Version tested GameBoy Advance
It's strange how a single popular game can shift an entire genre from 'stuffy and outdated' to 'firm favourite'. Who would have predicted a couple of years ago that in 2003, we'd be salivating over turn-based strategy games - a genre at which the majority of the gaming world has always turned its nose up? In the end, though, all it took was one game to mark a turning point - and once the world was hooked on Advance Wars, the floodgates of turn-based strategy titles were sure to open.
Turn Me Around
In general, what we've received has been very, very good indeed. From Advance Wars' own sequel to the sublime Final Fantasy Tactics Advance, to gems such as Fire Emblem and Tactics Ogre which are sadly unavailable in Europe as yet, turn-based strategy is a genre that has borne rich fruit on the Game Boy Advance - and the harvest is certainly not over yet, with several more titles on their way, some entirely new and some based on existing franchises (turn based or otherwise).
Onimusha Tactics is a somewhat odd addition to the genre, since it's based on an entirely different type of games - the samurai demon slasher Onimusha series being effectively Resident Evil with a very big sword and a bad temper. The last time we saw this attempted was when Konami translated Zone of the Enders into a GBA turn-based strategy, The Fist of Mars - which was a very decent stab at the genre, if excessively plot-heavy, but probably remains the weakest GBA turn-based strategy to date, which doesn't bode particularly well.
Onimusha takes its style directly from Final Fantasy Tactics Advance, and makes no bones about it. In fact, much of the game is almost identical to FFT, from the isometric landscapes and the super-deformed characters on the battlefield to minor things like the way that you choose a team from your characters to place on starting squares in each battle, or the way some non-playable characters will team up with you for battles and act under friendly AI control. In other respects, however, Onimusha Tactics marks a significant departure from the FFTA formula - in ways which are both welcome, and unwelcome.
One of the more welcome changes in the game is the significant beefing up of the plot elements, with each battle in the game strongly driven by the story (a conventional enough samurai tale which sees a young man descended from a legendary clan taking on an evil race of demons who threaten to engulf Japan under the leadership of a demonic general, Nobunga Oda - who is actually a real historical figure, although we don't think he was really a demon). Dialogue interrupts the proceedings on a fairly regular basis, but not in an annoying way, and the story and characters are certainly interesting enough to lead you by the nose through the game - a nice change from FFTA, which could occasionally feel slightly pointless due to the extremely weak plot and mostly non-linear progress.

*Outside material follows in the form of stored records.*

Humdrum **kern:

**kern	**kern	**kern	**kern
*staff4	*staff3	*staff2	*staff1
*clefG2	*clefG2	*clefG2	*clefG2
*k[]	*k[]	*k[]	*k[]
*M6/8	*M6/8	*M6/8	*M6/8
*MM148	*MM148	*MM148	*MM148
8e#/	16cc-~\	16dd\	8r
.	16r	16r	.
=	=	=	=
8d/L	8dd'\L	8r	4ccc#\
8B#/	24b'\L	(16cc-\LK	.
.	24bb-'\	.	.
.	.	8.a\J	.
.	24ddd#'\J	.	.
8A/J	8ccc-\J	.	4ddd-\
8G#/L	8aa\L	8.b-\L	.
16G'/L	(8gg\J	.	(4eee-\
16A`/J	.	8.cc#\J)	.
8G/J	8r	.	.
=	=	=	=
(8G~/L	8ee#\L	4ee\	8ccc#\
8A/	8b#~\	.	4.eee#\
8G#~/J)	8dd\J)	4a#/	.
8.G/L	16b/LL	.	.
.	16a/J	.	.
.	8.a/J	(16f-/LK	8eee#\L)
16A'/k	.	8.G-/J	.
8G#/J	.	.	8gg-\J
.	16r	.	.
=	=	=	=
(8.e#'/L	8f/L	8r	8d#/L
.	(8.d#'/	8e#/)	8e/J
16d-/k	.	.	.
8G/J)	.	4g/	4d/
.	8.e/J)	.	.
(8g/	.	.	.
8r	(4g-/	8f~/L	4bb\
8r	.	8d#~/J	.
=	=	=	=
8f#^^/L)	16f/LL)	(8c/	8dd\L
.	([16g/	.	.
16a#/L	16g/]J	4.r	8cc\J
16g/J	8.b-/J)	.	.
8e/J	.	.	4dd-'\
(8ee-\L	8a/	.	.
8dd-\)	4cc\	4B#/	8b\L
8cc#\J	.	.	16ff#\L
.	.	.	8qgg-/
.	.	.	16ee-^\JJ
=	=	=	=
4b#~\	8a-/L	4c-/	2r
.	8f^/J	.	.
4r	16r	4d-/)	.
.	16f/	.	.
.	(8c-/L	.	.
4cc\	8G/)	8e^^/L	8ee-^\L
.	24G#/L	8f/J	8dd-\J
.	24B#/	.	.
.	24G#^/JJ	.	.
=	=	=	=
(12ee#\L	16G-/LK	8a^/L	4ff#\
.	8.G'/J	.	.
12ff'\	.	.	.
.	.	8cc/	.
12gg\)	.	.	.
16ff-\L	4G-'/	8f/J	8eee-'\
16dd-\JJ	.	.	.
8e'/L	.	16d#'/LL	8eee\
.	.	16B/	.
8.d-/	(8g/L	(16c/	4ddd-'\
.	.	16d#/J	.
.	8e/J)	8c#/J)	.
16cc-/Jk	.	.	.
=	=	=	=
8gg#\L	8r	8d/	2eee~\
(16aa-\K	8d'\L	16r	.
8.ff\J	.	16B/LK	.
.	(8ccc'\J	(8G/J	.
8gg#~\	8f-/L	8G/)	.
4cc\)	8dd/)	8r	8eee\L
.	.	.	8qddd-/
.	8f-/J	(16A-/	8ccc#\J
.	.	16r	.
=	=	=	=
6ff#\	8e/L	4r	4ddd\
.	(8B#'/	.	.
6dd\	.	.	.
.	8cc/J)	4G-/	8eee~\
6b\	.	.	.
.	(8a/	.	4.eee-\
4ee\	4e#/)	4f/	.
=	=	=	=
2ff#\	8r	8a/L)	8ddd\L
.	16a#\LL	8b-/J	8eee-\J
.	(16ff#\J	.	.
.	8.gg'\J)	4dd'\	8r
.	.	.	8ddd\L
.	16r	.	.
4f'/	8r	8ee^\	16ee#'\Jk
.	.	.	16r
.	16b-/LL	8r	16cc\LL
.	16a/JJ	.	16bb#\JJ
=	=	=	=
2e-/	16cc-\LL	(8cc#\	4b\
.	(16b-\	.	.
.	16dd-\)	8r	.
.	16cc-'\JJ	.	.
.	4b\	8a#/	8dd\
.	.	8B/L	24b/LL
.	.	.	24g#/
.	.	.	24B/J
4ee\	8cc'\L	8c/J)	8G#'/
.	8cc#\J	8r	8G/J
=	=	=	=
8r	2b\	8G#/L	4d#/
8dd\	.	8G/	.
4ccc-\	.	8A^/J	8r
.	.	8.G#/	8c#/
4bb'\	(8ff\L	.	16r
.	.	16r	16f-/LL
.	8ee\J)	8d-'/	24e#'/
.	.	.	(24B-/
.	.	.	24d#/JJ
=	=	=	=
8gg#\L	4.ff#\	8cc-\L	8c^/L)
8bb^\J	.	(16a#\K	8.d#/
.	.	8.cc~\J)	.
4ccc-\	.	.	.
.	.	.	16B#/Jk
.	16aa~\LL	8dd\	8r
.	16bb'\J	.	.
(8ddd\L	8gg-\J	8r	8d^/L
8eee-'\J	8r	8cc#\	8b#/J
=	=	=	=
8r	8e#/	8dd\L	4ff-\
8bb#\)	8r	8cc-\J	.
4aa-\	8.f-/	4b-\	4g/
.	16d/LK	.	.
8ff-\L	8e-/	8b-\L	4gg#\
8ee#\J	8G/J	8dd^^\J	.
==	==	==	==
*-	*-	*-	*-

Unfortunately, while the plot has been beefed up, much of the rest of the game has been watered down, and Onimusha Tactics lacks a great many of the depths and subtleties which made FFTA into such a fantastic game. Simple things such as the ability to attack enemies from behind to score more damage are missing, but more keenly felt is the absence of FFTA's complex and intriguing job and skill system, which has been replaced with a rigidly fixed set of classes and slow, linear learning of skills. Other aspects of the game frustrate unnecessarily, such as the need to equip herbs and potions on the equipment screen before they can be used in battle, rather than simply using them directly from an inventory.
The dumbing down of the basic strategy systems in the game is really the key problem with Onimusha Tactics as compared to its more accomplished rival, and although the plot of the game will keep you entertained the whole way through it, it lacks both the basic longevity (being a very easy game, a criticism which has also been levelled at FFTA) and the massive replay value of FFTA. This is a terrible shame, because in most other respects the game is polished and well thought out, with decent graphics and gameplay that is solid and enjoyable despite its shallowness.
Tactical purchase suggestion
All in all, this is a good effort from Capcom, and if you've wrung every drop of enjoyment from FFTA and are eager for more turn-based goodness, this will certainly fill a gap nicely; but if you're looking for somewhere to start on turn-based strategy, there's no way this should join your collection before you've picked up Square Enix' significantly superior game.